SAN FRANCISCO (AP) — The state on Friday cleared some farmers, water agencies and others to resume pumping from three Northern California waterways, easing one of the toughest restrictions stemming from the state's four-year drought.
The limits, and the new order easing them, were among the most stringent ever imposed on so-called senior water-rights holders, who hold some of the strongest claims to water from California watersheds.
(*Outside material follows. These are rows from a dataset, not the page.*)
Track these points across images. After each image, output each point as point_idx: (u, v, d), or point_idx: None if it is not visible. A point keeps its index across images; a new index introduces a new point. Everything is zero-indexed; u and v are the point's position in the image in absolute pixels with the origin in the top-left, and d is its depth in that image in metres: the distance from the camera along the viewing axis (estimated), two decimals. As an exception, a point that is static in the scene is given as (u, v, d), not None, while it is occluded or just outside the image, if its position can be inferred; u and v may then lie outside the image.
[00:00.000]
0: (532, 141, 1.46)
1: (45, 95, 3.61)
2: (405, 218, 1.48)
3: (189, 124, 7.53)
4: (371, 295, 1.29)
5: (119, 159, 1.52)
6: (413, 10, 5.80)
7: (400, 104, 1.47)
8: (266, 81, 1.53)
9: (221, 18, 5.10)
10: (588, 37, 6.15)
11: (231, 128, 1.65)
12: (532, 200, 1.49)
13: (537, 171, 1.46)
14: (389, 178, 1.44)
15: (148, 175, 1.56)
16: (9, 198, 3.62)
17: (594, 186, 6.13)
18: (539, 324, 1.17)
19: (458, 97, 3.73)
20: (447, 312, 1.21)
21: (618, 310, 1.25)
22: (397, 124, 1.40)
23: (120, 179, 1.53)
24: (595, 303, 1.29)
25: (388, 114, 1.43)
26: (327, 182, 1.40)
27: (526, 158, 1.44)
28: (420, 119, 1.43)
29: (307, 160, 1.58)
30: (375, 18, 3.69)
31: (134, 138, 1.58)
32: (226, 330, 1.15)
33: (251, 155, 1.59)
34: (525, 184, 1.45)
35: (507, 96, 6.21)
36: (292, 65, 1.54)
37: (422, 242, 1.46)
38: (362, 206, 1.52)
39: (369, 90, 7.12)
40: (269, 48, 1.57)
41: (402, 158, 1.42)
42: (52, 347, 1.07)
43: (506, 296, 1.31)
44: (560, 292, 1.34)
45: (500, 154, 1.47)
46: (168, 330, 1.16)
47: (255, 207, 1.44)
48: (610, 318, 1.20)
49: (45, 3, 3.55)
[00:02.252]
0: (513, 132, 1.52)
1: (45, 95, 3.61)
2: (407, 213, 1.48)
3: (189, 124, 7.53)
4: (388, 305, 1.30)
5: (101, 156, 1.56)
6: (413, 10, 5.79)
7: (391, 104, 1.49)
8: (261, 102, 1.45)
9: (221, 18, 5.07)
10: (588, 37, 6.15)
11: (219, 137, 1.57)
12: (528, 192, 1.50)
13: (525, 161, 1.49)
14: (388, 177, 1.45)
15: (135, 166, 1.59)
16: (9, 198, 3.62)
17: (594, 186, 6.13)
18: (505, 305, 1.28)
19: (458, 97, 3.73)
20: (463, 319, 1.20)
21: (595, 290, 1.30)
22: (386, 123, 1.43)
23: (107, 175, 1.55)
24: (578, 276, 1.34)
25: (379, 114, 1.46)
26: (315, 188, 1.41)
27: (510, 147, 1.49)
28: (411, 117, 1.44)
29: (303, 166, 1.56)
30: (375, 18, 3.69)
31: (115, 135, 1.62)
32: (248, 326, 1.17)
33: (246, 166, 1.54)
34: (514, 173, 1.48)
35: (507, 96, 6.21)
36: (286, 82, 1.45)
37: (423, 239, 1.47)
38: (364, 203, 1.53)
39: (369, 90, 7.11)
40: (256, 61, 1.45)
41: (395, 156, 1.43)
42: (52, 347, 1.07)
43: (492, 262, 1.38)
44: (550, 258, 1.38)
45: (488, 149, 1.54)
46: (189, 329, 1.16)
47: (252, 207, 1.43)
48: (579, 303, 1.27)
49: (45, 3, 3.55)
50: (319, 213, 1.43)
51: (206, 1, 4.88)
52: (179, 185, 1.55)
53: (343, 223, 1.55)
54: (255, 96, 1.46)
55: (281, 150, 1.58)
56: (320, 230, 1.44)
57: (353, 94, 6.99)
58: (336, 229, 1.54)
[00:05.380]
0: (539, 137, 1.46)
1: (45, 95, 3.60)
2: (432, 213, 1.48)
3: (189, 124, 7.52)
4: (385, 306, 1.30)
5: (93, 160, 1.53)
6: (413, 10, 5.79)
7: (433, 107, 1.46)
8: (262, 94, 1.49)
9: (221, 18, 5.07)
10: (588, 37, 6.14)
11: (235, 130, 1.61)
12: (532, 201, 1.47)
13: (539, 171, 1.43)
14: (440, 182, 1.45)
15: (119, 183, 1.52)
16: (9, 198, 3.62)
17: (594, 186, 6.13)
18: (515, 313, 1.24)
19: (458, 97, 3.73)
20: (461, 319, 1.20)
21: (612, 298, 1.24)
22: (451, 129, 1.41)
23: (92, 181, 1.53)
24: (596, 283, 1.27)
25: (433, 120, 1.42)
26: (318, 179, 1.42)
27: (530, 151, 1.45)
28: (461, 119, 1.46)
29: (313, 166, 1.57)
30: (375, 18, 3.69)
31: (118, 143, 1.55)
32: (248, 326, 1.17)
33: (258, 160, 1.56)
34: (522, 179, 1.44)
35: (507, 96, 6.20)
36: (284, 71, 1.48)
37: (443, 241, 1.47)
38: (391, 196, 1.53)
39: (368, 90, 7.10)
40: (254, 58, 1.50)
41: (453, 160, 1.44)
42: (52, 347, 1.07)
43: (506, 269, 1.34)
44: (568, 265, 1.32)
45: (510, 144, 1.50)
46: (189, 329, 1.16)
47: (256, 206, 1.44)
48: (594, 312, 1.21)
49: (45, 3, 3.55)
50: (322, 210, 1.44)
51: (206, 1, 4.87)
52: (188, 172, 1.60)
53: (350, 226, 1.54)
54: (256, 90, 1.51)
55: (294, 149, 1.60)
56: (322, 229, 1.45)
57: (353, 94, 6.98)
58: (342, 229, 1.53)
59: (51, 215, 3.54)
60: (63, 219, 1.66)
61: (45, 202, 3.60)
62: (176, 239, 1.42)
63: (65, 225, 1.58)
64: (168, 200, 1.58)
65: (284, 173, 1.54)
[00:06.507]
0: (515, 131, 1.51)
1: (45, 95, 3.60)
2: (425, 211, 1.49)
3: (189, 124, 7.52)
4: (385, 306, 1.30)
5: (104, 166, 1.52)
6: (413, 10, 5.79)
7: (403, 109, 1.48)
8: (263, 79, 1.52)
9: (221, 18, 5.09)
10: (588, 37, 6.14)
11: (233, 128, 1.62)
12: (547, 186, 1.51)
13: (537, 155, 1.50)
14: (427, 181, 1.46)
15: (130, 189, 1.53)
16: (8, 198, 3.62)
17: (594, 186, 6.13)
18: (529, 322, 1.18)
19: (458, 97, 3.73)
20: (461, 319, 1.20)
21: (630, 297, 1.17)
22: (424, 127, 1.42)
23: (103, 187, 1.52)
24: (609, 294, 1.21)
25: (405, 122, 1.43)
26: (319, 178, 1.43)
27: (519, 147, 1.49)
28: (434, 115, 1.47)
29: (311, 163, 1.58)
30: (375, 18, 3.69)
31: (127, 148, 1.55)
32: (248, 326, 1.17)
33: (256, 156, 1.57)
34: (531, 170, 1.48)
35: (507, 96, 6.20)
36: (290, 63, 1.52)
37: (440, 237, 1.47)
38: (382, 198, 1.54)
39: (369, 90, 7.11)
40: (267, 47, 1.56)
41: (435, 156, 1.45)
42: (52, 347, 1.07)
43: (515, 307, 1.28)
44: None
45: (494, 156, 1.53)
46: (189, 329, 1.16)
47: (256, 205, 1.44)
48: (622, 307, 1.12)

State officials say it is the first time they have lifted a 2015 restriction on senior rights holders.
The order from the state Water Resources Control Board allows a certain group of senior water-rights holders — those who claimed stakes between 1903 and 1914 — to resume pumping from the Feather and Sacramento rivers and from the delta of the Sacramento and San Joaquin rivers, said Kathy Mrowka, the board's manager for water rights.
It applies to 238 water rights, although some farmers and others hold more than one of the rights.
The state had told those rights holders to stop taking from the waterways earlier this year. Reduced water use by those still allowed to pump from the watersheds allowed California to ease the restrictions, Mrowka said.
California water law is based largely on ensuring the rights of those with the oldest claims, dating back more than a century. The state has cut the water allotted to countless other farmers, water agencies and others with newer rights.
Gov. Jerry Brown this spring also ordered cities and towns to cut their water use by 25 percent.